Lower proportions of study eyes experienced ≥10-, ≥15-, or ≥20-BCVA letter loss from baseline over 12 months with ACP 2 mg (11.6%, 4.0%, and 1.6%, respectively) versus sham (14.1%, 7.6%, and 4.5%, respectively). There was a reduction in the risk of persistent loss of ≥15 BCVA ETDRS letters with ACP 2 mg (3.4%) versus sham (7.8%) through 12 months. A lower proportion of study eyes treated with ACP 2 mg reached the threshold for driving ineligibility versus sham by 12 months.
Treatment with ACP 2 mg delayed the risk of progression to persistent vision loss (i.e., ≥10-, ≥15-, and ≥20-BCVA letter loss or BCVA loss to a level below driving eligibility threshold) versus sham over 12 months.

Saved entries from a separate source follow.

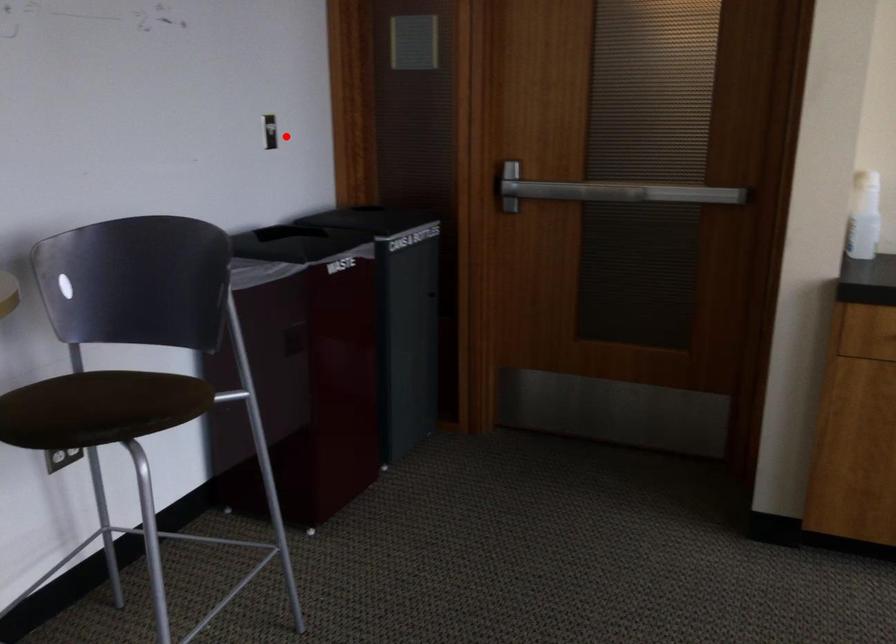
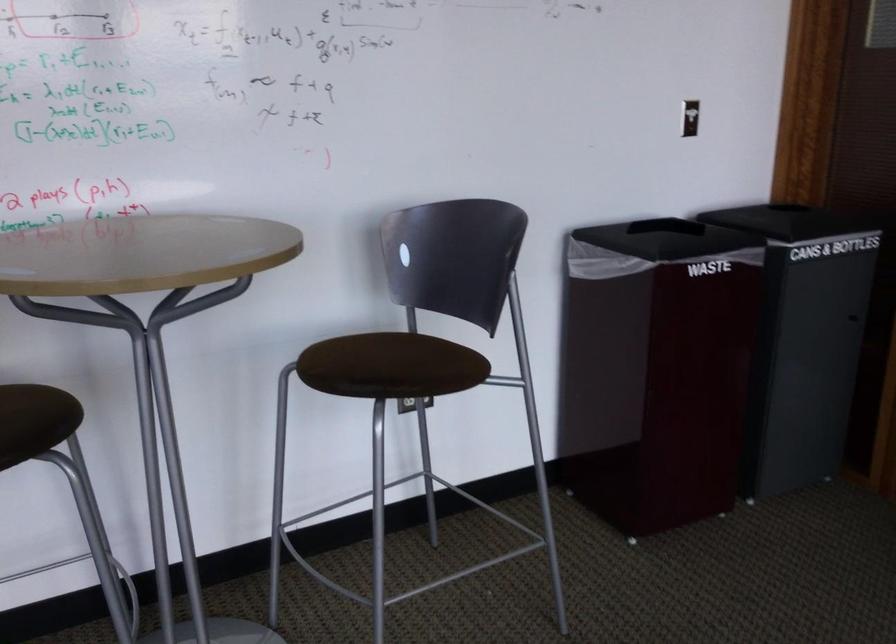
In the second image, find the point that corresponds to the highlighted location in the first image.

(690, 118)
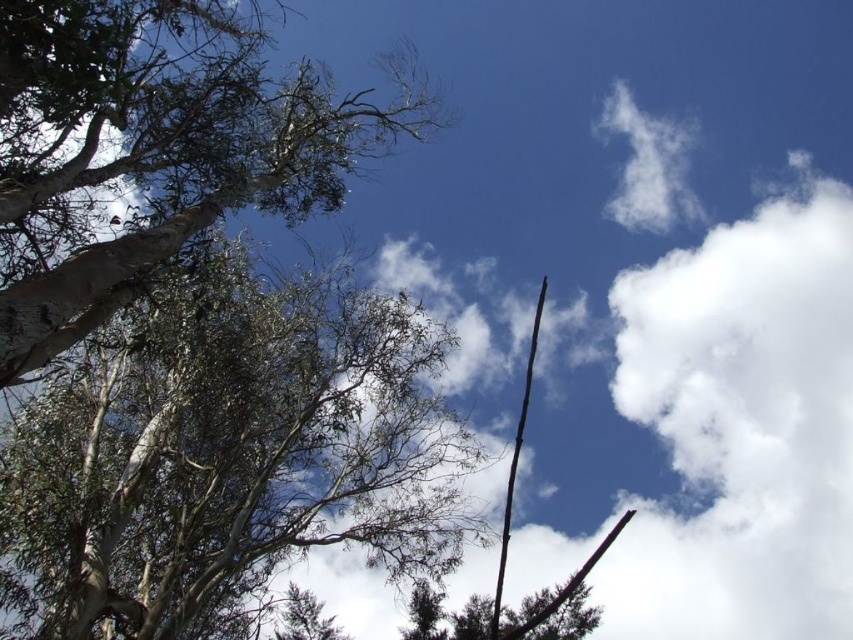
Question: Which object is the closest to the green rough bark tree at upper left?

Choices:
 (A) white fluffy cloud at upper right
 (B) green leafy tree at upper left

Answer: (B)

Question: Which of the following is the closest to the observer?

Choices:
 (A) green leafy tree at upper left
 (B) white fluffy cloud at upper right

Answer: (A)

Question: Which object is closer to the camera taking this photo?

Choices:
 (A) white fluffy cloud at upper right
 (B) green rough bark tree at upper left

Answer: (B)

Question: Does green rough bark tree at upper left have a lesser width compared to green leafy tree at upper left?

Choices:
 (A) yes
 (B) no

Answer: (A)

Question: Observing the image, what is the correct spatial positioning of green rough bark tree at upper left in reference to white fluffy cloud at upper right?

Choices:
 (A) below
 (B) above

Answer: (A)

Question: Observing the image, what is the correct spatial positioning of green rough bark tree at upper left in reference to green leafy tree at upper left?

Choices:
 (A) below
 (B) above

Answer: (A)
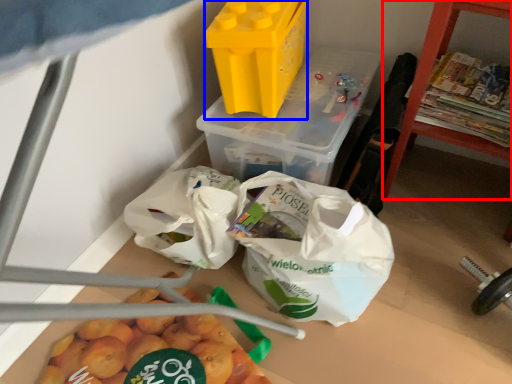
Question: Which point is further to the camera, furniture (highlighted by a red box) or yoghurt (highlighted by a blue box)?

Choices:
 (A) furniture
 (B) yoghurt

Answer: (B)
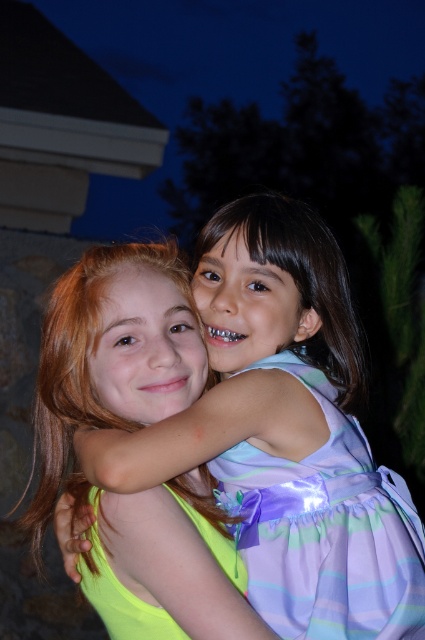
Between point (189, 465) and point (93, 486), which one is positioned behind?

Point (93, 486)

Looking at this image, is neon green dress at center to the right of neon green satin dress at center from the viewer's perspective?

Indeed, neon green dress at center is positioned on the right side of neon green satin dress at center.

The height and width of the screenshot is (640, 425). What are the coordinates of `neon green dress at center` in the screenshot? It's located at [x=286, y=433].

Who is more forward, (x=410, y=502) or (x=413, y=602)?

Point (x=413, y=602) is in front.

Does neon green dress at center have a smaller size compared to purple satin dress at center?

No.

The height and width of the screenshot is (640, 425). Identify the location of neon green dress at center. (286, 433).

Which is behind, point (329, 596) or point (91, 532)?

The point (91, 532) is behind.

Does purple satin dress at center have a smaller size compared to neon green satin dress at center?

Incorrect, purple satin dress at center is not smaller in size than neon green satin dress at center.

Between point (308, 596) and point (96, 541), which one is positioned behind?

The point (308, 596) is behind.

Find the location of a particular element. purple satin dress at center is located at coordinates (325, 531).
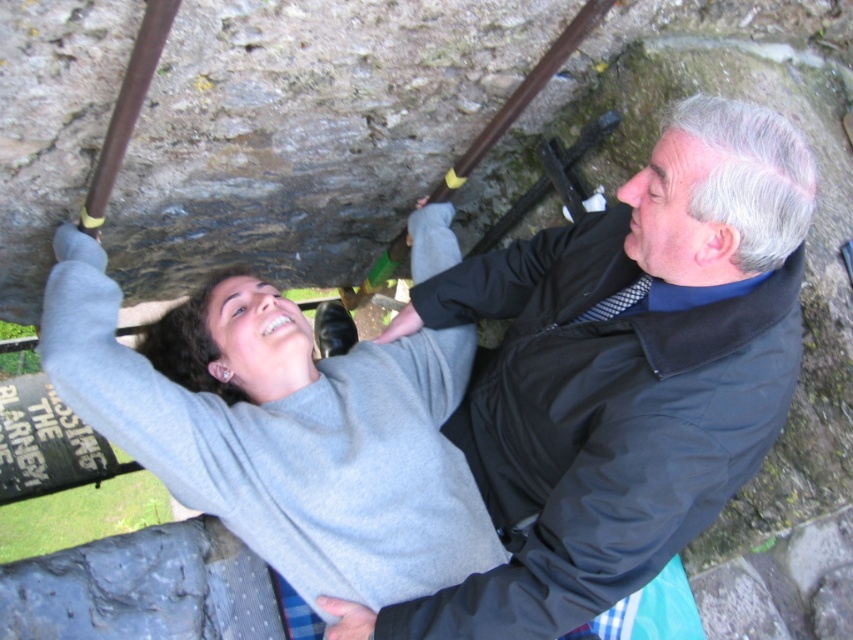
Question: Which point is farther to the camera?

Choices:
 (A) gray matte sweater at upper center
 (B) black smooth jacket at upper right

Answer: (A)

Question: Does black smooth jacket at upper right have a greater width compared to gray matte sweater at upper center?

Choices:
 (A) yes
 (B) no

Answer: (B)

Question: Which object is closer to the camera taking this photo?

Choices:
 (A) gray matte sweater at upper center
 (B) black smooth jacket at upper right

Answer: (B)

Question: Does black smooth jacket at upper right have a lesser width compared to gray matte sweater at upper center?

Choices:
 (A) yes
 (B) no

Answer: (A)

Question: Does black smooth jacket at upper right appear over gray matte sweater at upper center?

Choices:
 (A) no
 (B) yes

Answer: (A)

Question: Which object appears farthest from the camera in this image?

Choices:
 (A) gray matte sweater at upper center
 (B) black smooth jacket at upper right

Answer: (A)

FINANCIAL DISCLOSURE(S): Proprietary or commercial disclosure may be found in the Footnotes and Disclosures at the end of this article.
使用分类结局衡量标准评估 GATHER 试验中减少地理萎缩(GA)病变进展对视力的影响。
随机、双盲、假对照的 3 期试验。
年龄≥50 岁,存在非中心累及点的 GA 且研究眼最佳矫正视力(BCVA)为 25 至 80 ETDRS 字母。
GATHER1 由两部分组成。在第 1 部分中,77 名患者按 1:1:1 的比例随机分配至阿柏西普 1mg、阿柏西普 2mg 和假治疗组。在第 2 部分中,209 名患者按 1:2:2 的比例随机分配至阿柏西普 2mg、阿柏西普 4mg 和假治疗组。在 GATHER2 中,患者按 1:1 的比例随机分配至阿柏西普 2mg(n=225)和假治疗组(n=223)。报告了汇总的阿柏西普 2mg 和假治疗组 12 个月数据的事后分析。
从基线到 12 个月时研究眼经历≥10、≥15 或≥20 个 BCVA ETDRS 字母损失的比例;从基线开始在 12 个月内至少连续 2 次就诊时发生持续视力损失≥10、≥15 或≥20 BCVA 字母的时间事件分析;在基线时符合驾驶条件的患者中,研究眼在 12 个月时视力损失降至低于驾驶合格阈值以下的比例。
与假治疗组(分别为 14.1%、7.6%和 4.5%)相比,阿柏西普 2mg 治疗组研究眼在 12 个月时经历≥10、≥15 或≥20 个 BCVA 字母损失的比例较低(分别为 11.6%、4.0%和 1.6%)。通过 12 个月,阿柏西普 2mg 治疗组发生持续损失≥15 BCVA ETDRS 字母的风险降低(3.4%对 7.8%)。与假治疗组相比,12 个月时,接受阿柏西普 2mg 治疗的研究眼达到驾驶不合格阈值的比例较低。
与假治疗相比,阿柏西普 2mg 治疗在 12 个月时延迟了进展为持续视力丧失(即≥10、≥15 和≥20 BCVA 字母损失或视力损失至低于驾驶合格阈值以下)的风险。
本文末尾的脚注和披露中可能存在专有或商业披露。